Speaking little French and relying heavily on trusted assistant, Pieter Mulier, Simons decides to base his debut collection on the New Look range that made Christian Dior a household name in 1947. Indeed, Tcheng is quick to spot the similarities between the taciturn founder and his publicity shy successor and uses passages from the autobiography Dior et Moi (read by Omar Berrada) to establish personal and artistic connections between the pair. But Dior isn't Simons's sole inspiration, as he draws on the paintings of Gerhard Richter and Sterling Ruby to devise a patterned thread that would offset the weave of the fabric. Moreover, he is also taken by `Puppy', a 1992 Jeff Koons piece at the Guggenheim in Bilbao that carpets a giant West Highland terrier in bedding plants. However, as he is not a skilled draftsman, he has to create mood boards to convey his ideas and hopes that Mulier can conspire with premières Florence Chehet and Monique Bailly to realise his vision.

This middle-aged pair are much more gregarious than Simons and Tcheng gratefully seizes upon them as an alternative focal point. Indeed, so key are they to the success of the brand that Simons is upbraided when he protests that one has crossed the Atlantic to supervise a personal fitting for a client who spends a six-figure sum with Dior each season. Stylist Hongbo Li might get misty eyed at the sight of Simons's creations, but president and chief executive officer Sidney Toledano and chairman Bernard Arnault (who holds the same post at the luxury goods conglomerate Moët Hennessy • Louis Vuitton, aka LVMH) keep their sights fixed firmly on the bottom line.

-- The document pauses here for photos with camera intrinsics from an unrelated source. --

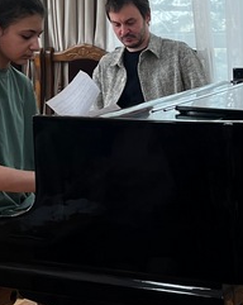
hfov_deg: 13.7
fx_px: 973
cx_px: -65
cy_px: -13
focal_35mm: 108
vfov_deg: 17.3
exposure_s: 1/108
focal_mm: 5.1
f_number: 1.6
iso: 32
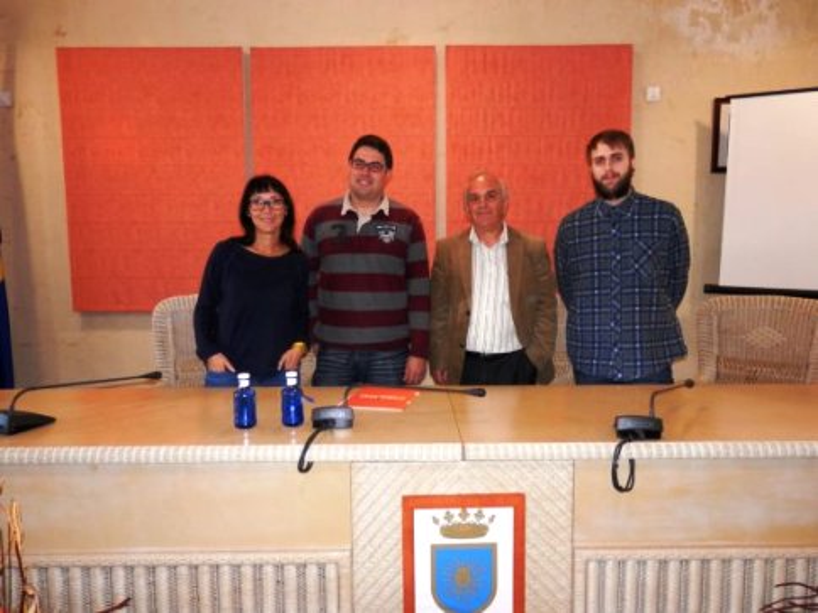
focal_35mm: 25
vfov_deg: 54.9
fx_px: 591
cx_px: 409
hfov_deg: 69.4
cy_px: 306
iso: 100
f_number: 3
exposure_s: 1/30
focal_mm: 4.5
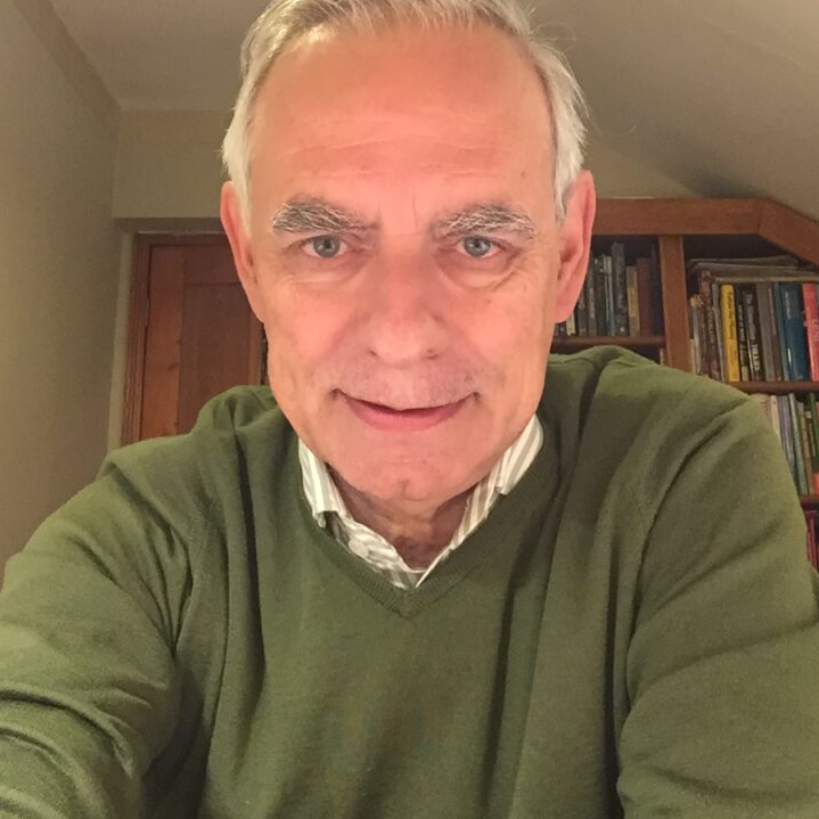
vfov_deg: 42.4
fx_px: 1044
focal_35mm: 39
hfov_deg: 42.8
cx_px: 411
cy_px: 290
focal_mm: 2.65
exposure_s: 1/33
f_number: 2.2
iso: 250
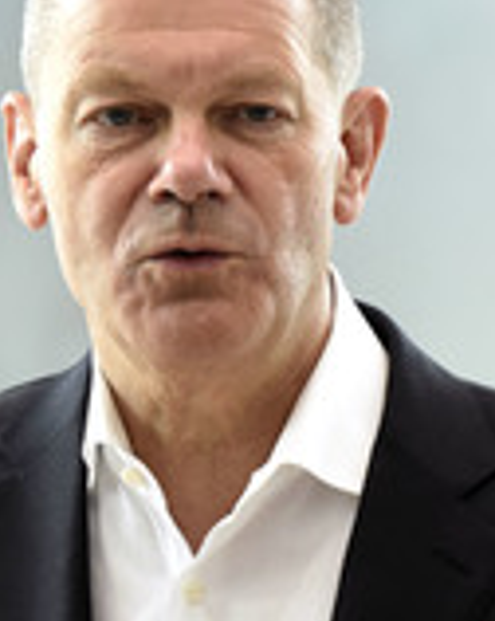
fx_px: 6000
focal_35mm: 327
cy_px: 424
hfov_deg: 4.7
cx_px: 187
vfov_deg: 5.9
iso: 3200
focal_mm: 122
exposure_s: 1/250
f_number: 5.6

What emerges as the time ticks away is that the atelier could quite easily cope without Simon, who can barely speak a word of French and often struggles to get his ideas across. But Dior would be lost without the commitment to the brand and the sheer professionalism and craftsmanship of its cutters, seamstresses and stylists. Thus, while Simons is lining up a swanky mansion for the runway show, his staff work long hours to ensure everything will be ready on time - even the jacket that Simons decides needs to be spray-painted black just before the curtain goes up.

Fortunately, the collection gets the critical nod, but Tcheng's film is markedly more problematic. He makes a decent job of combining observational material with interview clips and movie buffs will enjoy seeing the likes of Sharon Stone, Marion Cotillard and Jennifer Lawrence making guest appearances alongside fashion priestess, Anna Wintour. However, cineastes will be more appreciative of the way in which editor Julio Perez nimbly cross-cuts between Gilles Piquard's refined imagery and archive clips of Dior launching the New Look in a Paris that needed a definitive statement to restore its authority after the Occupation. But Tcheng decides not to mention that Dior dressed the wives of Nazi officers and Vichy collaborators while working for Lucien Lelong. He similarly overlooks the fact that Dior's creations helped foster the enduring culture of elitism within haute couture because they required vast amounts of expensive fabric at a time when it was still rationed.

Despite wallowing in the pomposity of his milieu, Tcheng also struggles to generate any sense of tension during the run-in to the launch. But he is more successful in finding matching personality traits between Dior and Simons, whose confidence in his work contrasts so starkly with his aversion to the limelight. However, it should be noted that he handles his big day with considerable savoir faire and is more than eager to bask in the acclaim. Those watching after the event, however, will know how much he owes to Mulier, Chehet and Bailly, who not only get the credit they deserve, but they also steal the film.